The story of Weber, 48, and his 75-year-old mother Marie Winter, who never got over the death in 1987 of her second husband, unfolded at Chelmsford Crown Court yesterday after Weber admitted a charge of aiding and abetting his mother's suicide.

It was on Boxing Day last year that Weber heard a noise and went to his mother's bedroom at their home in Wickford, Essex. The pair had tried to take their lives earlier in the year when they feared Weber had cancer. Mrs Winter had heart problems and a muscle-wasting condition that left her confined to bed for months at a time.

When Weber got to his mother's bedroom, he found she had swallowed a "dangerous" amount of sleeping pills. He sat with her for six hours, waiting for her to die. But when he feared her suicide attempt might fail, he removed the cord from his dressing gown and strangled her. "She was determined and the defendant knew this," said Stephen Harvey, prosecuting.

"He placed the cord around her neck and then laid over her. She did not struggle."
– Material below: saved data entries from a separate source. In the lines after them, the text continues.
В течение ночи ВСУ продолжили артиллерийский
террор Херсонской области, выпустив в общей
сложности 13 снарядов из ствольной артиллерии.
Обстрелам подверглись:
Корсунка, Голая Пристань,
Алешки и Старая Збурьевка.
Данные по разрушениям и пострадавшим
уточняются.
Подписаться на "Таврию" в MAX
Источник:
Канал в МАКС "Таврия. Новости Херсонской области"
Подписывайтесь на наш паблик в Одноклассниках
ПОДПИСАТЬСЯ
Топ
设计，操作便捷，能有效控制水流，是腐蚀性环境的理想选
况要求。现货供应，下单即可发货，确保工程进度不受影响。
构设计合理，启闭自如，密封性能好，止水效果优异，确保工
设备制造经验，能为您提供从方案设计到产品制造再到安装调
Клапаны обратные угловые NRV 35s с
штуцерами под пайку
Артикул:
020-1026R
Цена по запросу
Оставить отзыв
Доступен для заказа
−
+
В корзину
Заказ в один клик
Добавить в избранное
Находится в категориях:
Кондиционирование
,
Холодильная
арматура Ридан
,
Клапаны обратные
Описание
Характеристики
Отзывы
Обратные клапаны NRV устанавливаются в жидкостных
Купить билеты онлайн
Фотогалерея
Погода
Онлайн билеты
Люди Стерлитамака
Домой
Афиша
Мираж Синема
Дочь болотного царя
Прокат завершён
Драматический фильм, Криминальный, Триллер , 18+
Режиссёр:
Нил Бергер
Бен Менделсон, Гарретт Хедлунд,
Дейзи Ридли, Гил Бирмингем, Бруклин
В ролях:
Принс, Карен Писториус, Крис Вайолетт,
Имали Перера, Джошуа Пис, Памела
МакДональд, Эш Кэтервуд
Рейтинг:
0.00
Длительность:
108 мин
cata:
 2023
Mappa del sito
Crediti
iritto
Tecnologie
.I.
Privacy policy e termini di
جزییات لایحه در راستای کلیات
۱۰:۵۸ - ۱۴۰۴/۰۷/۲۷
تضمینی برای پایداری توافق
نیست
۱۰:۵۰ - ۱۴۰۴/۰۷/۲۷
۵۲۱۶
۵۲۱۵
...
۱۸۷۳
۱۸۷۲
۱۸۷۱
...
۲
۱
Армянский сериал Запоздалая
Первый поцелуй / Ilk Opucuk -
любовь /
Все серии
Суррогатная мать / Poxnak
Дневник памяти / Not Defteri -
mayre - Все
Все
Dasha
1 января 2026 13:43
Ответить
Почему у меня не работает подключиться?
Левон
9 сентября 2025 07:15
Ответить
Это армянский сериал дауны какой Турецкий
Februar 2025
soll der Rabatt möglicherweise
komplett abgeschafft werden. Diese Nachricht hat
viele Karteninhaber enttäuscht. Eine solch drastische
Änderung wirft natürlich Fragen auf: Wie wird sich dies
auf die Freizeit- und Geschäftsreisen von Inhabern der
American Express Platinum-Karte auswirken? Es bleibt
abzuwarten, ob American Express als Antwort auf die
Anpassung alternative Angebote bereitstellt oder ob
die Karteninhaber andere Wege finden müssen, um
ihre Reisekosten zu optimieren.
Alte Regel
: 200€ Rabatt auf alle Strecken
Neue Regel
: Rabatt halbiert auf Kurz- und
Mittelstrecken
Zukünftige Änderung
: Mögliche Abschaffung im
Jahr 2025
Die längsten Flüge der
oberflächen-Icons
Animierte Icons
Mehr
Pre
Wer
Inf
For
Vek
Then Weber arranged his mother's body, with her arms folded across her chest, before placing a treasured angel brooch in her hand.

He then left her, took a steak knife and slashed his throat six times. He swallowed 50 painkillers, washing them down with wine. But he woke up vomiting the following morning and called the emergency services.

Weber wept in the dock as the story was outlined.

Describing the case as "very sad", Judge Christopher Ball, QC, said that a prison sentence was not only necessary to reflect the gravity of what Weber had done but also "to help your reform and coming to terms with what has happened".

In a statement afterwards, members of the family said: "We do not blame Paul for his actions. In fact, without his care, our mother would probably have passed away many years ago.

"Family, friends and everyone involved or affected by the tragedy knew Paul as a good and kind son who had cared for his mother for many years."